Along with picks and shovels, people brought grapevines to the Sierra Foothills in the mid-1800s. And we’re glad they did! Once planted, many of the vineyards in this region operated non-stop, even during the Prohibition years.
Today, this region is blessed with small, distinctive vineyards and wineries, beautiful scenery, quiet gold rush towns, and fresh mountain air.
The vineyards, located between 1,500 and 3,000 feet, are planted in well-drained, rich soils. Warm, sun-drenched days followed by cool, crisp nights yield grapes of remarkable intensity. And intense grapes produce wines with magnificent flavors: pure gold.
Grapes have been planted in the Sierra Foothills since gold rush days.
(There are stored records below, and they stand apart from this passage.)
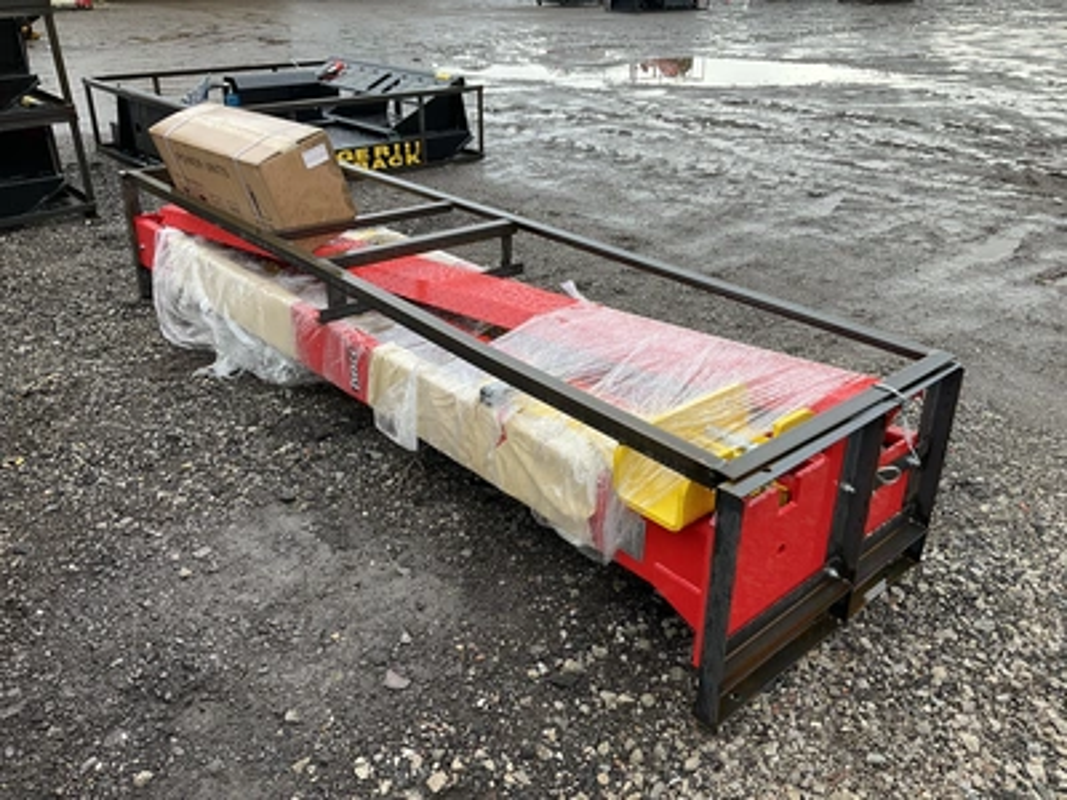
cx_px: 534
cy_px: 400
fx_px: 894
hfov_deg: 61.7
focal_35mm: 29
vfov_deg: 48.2
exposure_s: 1/188
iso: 20
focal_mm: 3
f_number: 1.8
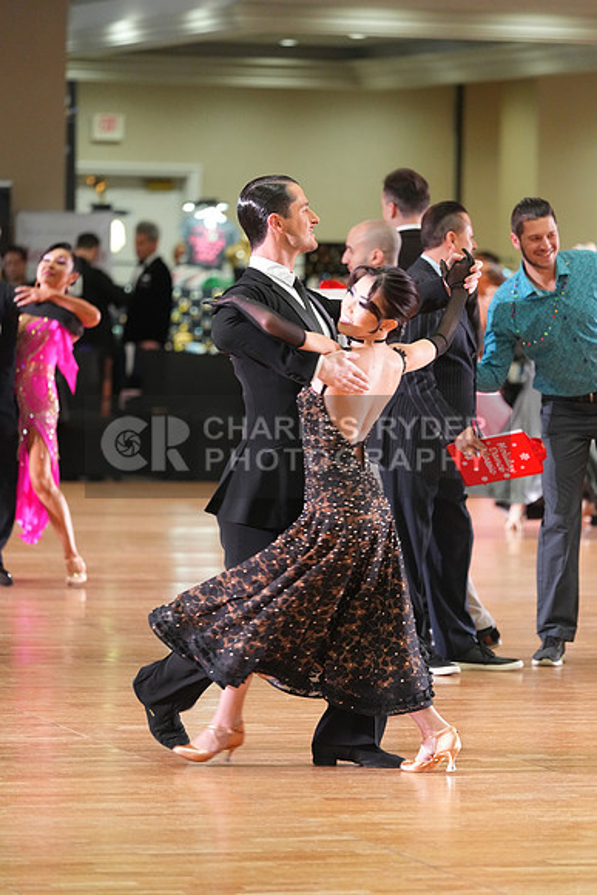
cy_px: 448
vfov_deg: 10.3
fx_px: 4972
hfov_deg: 6.9
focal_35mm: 200
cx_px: 298
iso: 3200
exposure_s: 1/200
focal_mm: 200
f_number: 4
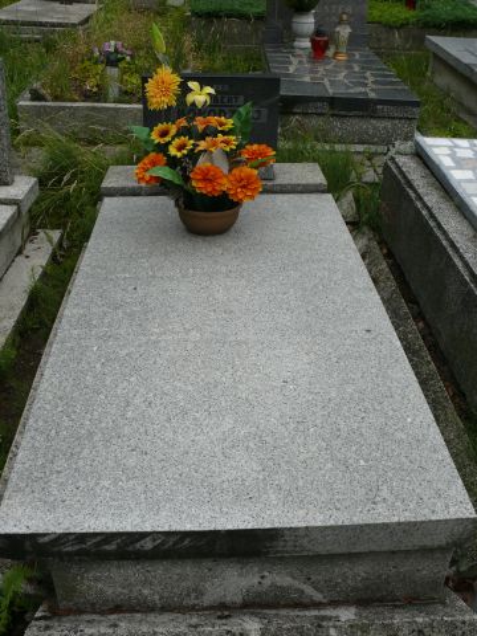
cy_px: 318
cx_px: 238
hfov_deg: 40.7
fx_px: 643
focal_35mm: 35
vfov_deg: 52.6
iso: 100
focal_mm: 7.4
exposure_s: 1/200
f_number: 4
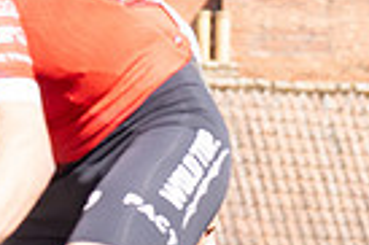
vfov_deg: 3.1
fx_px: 4535
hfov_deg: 4.5
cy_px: 163
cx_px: 997
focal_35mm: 443
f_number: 5
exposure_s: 1/1000
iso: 320
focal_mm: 70
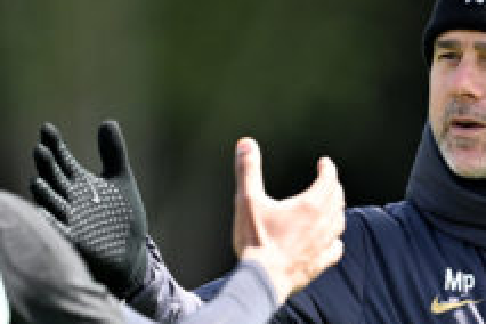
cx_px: 326
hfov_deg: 1.5
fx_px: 19007
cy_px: 363
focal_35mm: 1408
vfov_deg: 1.0
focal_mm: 400
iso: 640
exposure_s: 1/3200
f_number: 2.8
European fortune hunters, unwilling to abandon their taste for wine, planted vineyards. When the gold boom ended, the wine industry withered. Revival came in the 1970s with zinfandel the undisputed star. Today, while zins remain impressive, Rhône and Italian varieties have found a happy home in Gold Country’s diverse terrain.
The Sierra Foothills wine country meanders through three counties: El Dorado, Amador, and Calaveras. Laced with crooked, narrow roads, wine tasting is decidedly unfussy. Throughout the area you’ll find ghost towns and quaint communities to explore, along with state parks dedicated to mining history where you can pan for gold and ride a stagecoach.
Outdoor adventure also awaits—mountain biking, hiking, horseback riding, and white-water rafting. Take your time as you wander the picturesque countryside with a good map and local wine brochure at hand. Many of the best sites and recreational opportunities lay off the beaten track.
Here’s where to head.
El Dorado County
El Dorado Wine Country has breathtaking vistas, a wide diversity of award-winning wines, and other delightful discoveries around every bend. The wineries are renowned for making vibrantly flavorful, distinctly delicious wines, grown in the dramatic elevations of the Sierra Foothills. Vineyards and wineries flourished here during the mid-to-late 1800s, making the county one of California’s oldest wine-producing areas. In the 1970s, El Dorado experienced a rebirth in the growth of premium vineyards and wineries.
Today, the county has more than 2,000 acres of vines producing 50 grape varieties and is home to more than 70 wineries.
The beautiful Shenandoah Valley is the heart of Amador Wine Country. The valley offers country roads with breathtaking views, charming postcard-perfect farms, unique tasting rooms, and relaxing environments. This undiscovered California gem features rolling, golden hills studded with majestic oaks and rolling vineyards producing exceptional full-bodied wines.
Shenandoah Valley produces some of the most interesting wines due to its terroir, a unique combination of rocky soil and warm temperatures that gives the wines their distinctive flavor.
Amador may have developed its reputation around Zinfandel, but Amador winemakers have branched out over the past 20 years and now produce wines from grape varietals originating in France, Italy, Portugal, and Spain.
At the heart of Calaveras County’s wine country is an old-school Main Street with a new-world vibe. Unique to any other wine region, Murphys is a wine-lover’s dream with numerous tasting rooms and many excellent restaurants in an historic downtown.
Murphys was one of the Gold Country’s richest diggins. The picturesque village is known today for its many natural attractions including caverns, a charming Main Street, unique shops including art galleries, and spectacular wineries. You can literally do wine country on foot in Murphys. There are over 25 wineries here and 20 of them have tasting rooms within walking distance from one another along Murphy’s Historic Main Street.
Picturesque vineyards and destination wineries are nestled in the rolling hills throughout the county.
Maybe it’s because I’m getting older, I’m finding enjoyment in things that stop time. Just the simple act of tasting a glass of wine is its own event.